In the world of cloud storage, understanding the distribution of file sizes can be crucial for optimizing performance and costs. For users of Amazon S3, there is no built-in tool to quickly visualize this distribution. However, with a simple Bash script, we can generate a histogram that provides insights into the size categories of the objects stored within an S3 bucket.
The Script
The script takes a single argument, which is the name of the S3 bucket you wish to analyze. By using a combination of AWS CLI commands and AWK, the script outputs a simple text-based histogram representing the distribution of object sizes within the specified bucket.
#!/usr/bin/env bash
set -e
bucket_name="$1"
aws s3api list-objects-v2 --bucket "$bucket_name" --query 'Contents[].Size' --output text | tr '\t' '\n' | \
awk '{
if ($1 >= 0 && $1 < 1024) bin["0-1KB"]++;
else if ($1 < 10240) bin["1KB-10KB"]++;
else if ($1 < 102400) bin["10KB-100KB"]++;
else if ($1 < 1024000) bin["100KB-1MB"]++;
else if ($1 < 10240000) bin["1MB-10MB"]++;
else if ($1 < 102400000) bin["10MB-100MB"]++;
else bin["100MB+"]++;
}
END {
for (b in bin) {
print b ": " bin[b]
}
}'
How It Works
1. Input: The script expects the bucket name as its first argument.

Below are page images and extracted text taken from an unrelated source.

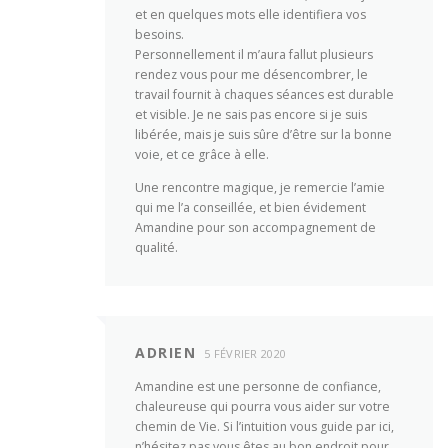
et en quelques mots elle identifiera vos
besoins.
Personnellement il m’aura fallut plusieurs
rendez vous pour me désencombrer, le
travail fournit à chaques séances est durable
et visible. Je ne sais pas encore si je suis
libérée, mais je suis sûre d’être sur la bonne
voie, et ce grâce à elle.
Une rencontre magique, je remercie l’amie
qui me l’a conseillée, et bien évidement
Amandine pour son accompagnement de
qualité.
ADRIEN
5 FÉVRIER 2020
Amandine est une personne de confiance,
chaleureuse qui pourra vous aider sur votre
chemin de Vie. Si l’intuition vous guide par ici,
n’hésitez pas vous êtes au bon endroit pour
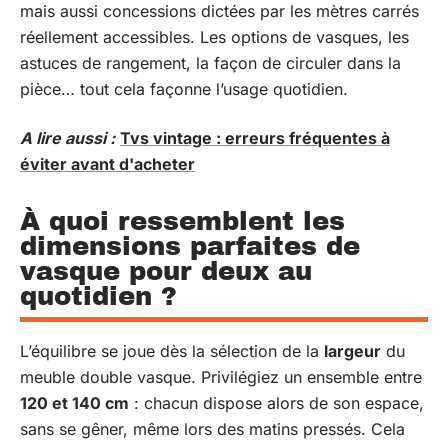
mais aussi concessions dictées par les mètres carrés
réellement accessibles. Les options de vasques, les
astuces de rangement, la façon de circuler dans la
pièce… tout cela façonne l’usage quotidien.
A lire aussi :
Tvs vintage : erreurs fréquentes à
éviter avant d'acheter
À quoi ressemblent les
dimensions parfaites de
vasque pour deux au
quotidien ?
L’équilibre se joue dès la sélection de la
largeur
du
meuble double vasque. Privilégiez un ensemble entre
120 et 140 cm
: chacun dispose alors de son espace,
sans se gêner, même lors des matins pressés. Cela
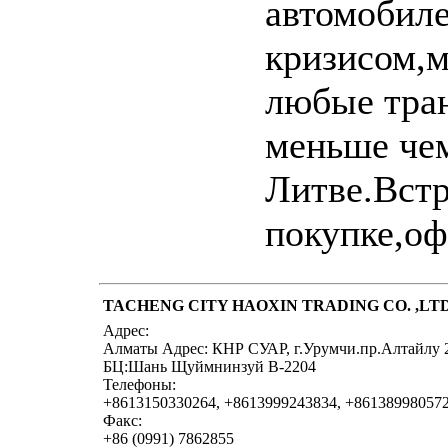
автомобиле
кризисом,м
любые тран
меньше чем
Литве.Вст
покупке,оф
TACHENG CITY HAOXIN TRADING CO. ,LT
Адрес:
Алматы Адрес: КНР СУАР, г.Урумчи.пр.Алтайлу 
БЦ:Шань Щуймнинзуй В-2204
Телефоны:
+8613150330264, +8613999243834, +86138998057
Факс:
+86 (0991) 7862855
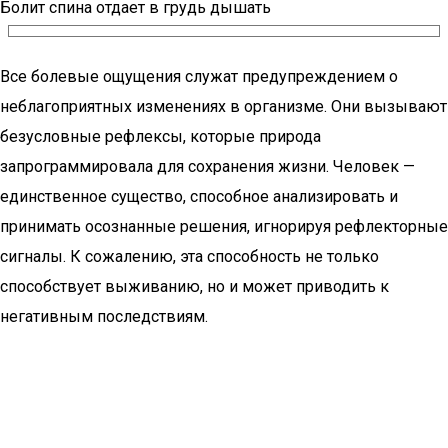
Болит спина отдает в грудь дышать
Все болевые ощущения служат предупреждением о
неблагоприятных изменениях в организме. Они вызывают
безусловные рефлексы, которые природа
запрограммировала для сохранения жизни. Человек —
единственное существо, способное анализировать и
принимать осознанные решения, игнорируя рефлекторные
сигналы. К сожалению, эта способность не только
способствует выживанию, но и может приводить к
негативным последствиям.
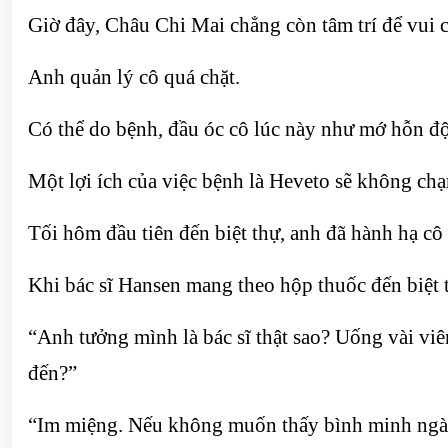
Giờ đây, Châu Chi Mai chẳng còn tâm trí để vui c
Anh quản lý cô quá chặt.
Có thể do bệnh, đầu óc cô lúc này như mớ hỗn độ
Một lợi ích của việc bệnh là Heveto sẽ không ch
Tối hôm đầu tiên đến biệt thự, anh đã hành hạ c
Khi bác sĩ Hansen mang theo hộp thuốc đến biệt
“Anh tưởng mình là bác sĩ thật sao? Uống vài viên
đến?”
“Im miệng. Nếu không muốn thấy bình minh ngày 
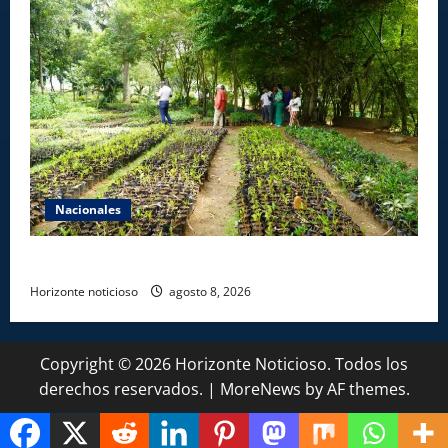
Nacionales
Digecac realizará Primer Festival de Plantas 2026
Horizonte noticioso
agosto 8, 2026
Copyright © 2026 Horizonte Noticioso. Todos los
derechos reservados.
|
MoreNews
by AF themes.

2. Fetch Object Sizes: It uses the AWS CLI’s `list-objects-v2` command to fetch the sizes of all objects in the bucket.
3. Text Processing: The output is piped through `tr` to replace tabs with newlines, creating a list where each size is on its own line.
4. AWK Script: The sizes are then piped into an AWK script, which sorts them into predefined size bins. Each size is checked against a series of if-else conditions, and a counter for the appropriate size bin is incremented.
5. Output: Once all sizes have been categorized, the AWK script prints the bin labels and counts in no particular order.
Example Output and Interpretation
The example output of the script is straightforward:
0–1KB: 2
10KB-100KB: 112
100KB-1MB: 109
1KB-10KB: 1
1MB-10MB: 12
This output tells us that the bucket contains:
- Two objects of size between 0 and 1KB.
- One object of size between 1KB and 10KB.
- 112 objects of size between 10KB and 100KB.
- 109 objects of size between 100KB and 1MB.
- Twelve objects of size between 1MB and 10MB.
No objects larger than 10MB were found in this particular case.
Use Cases
This histogram can be particularly useful for:
- Cost Analysis: Larger files may cost more to access or transfer, depending on your S3 pricing tier.
- Performance Optimization: Knowing the size distribution can help in optimizing performance, as larger files may take longer to process or transfer.
- Storage Management: Identifying the distribution can aid in storage lifecycle policies, such as moving rarely accessed large files to cheaper storage classes.
Conclusion
With a simple Bash script, S3 users can gain valuable insights into their storage patterns, enabling better decision-making regarding cost, performance, and storage management. The histogram is a powerful visualization tool, even in its text-based form, for quick and actionable analytics.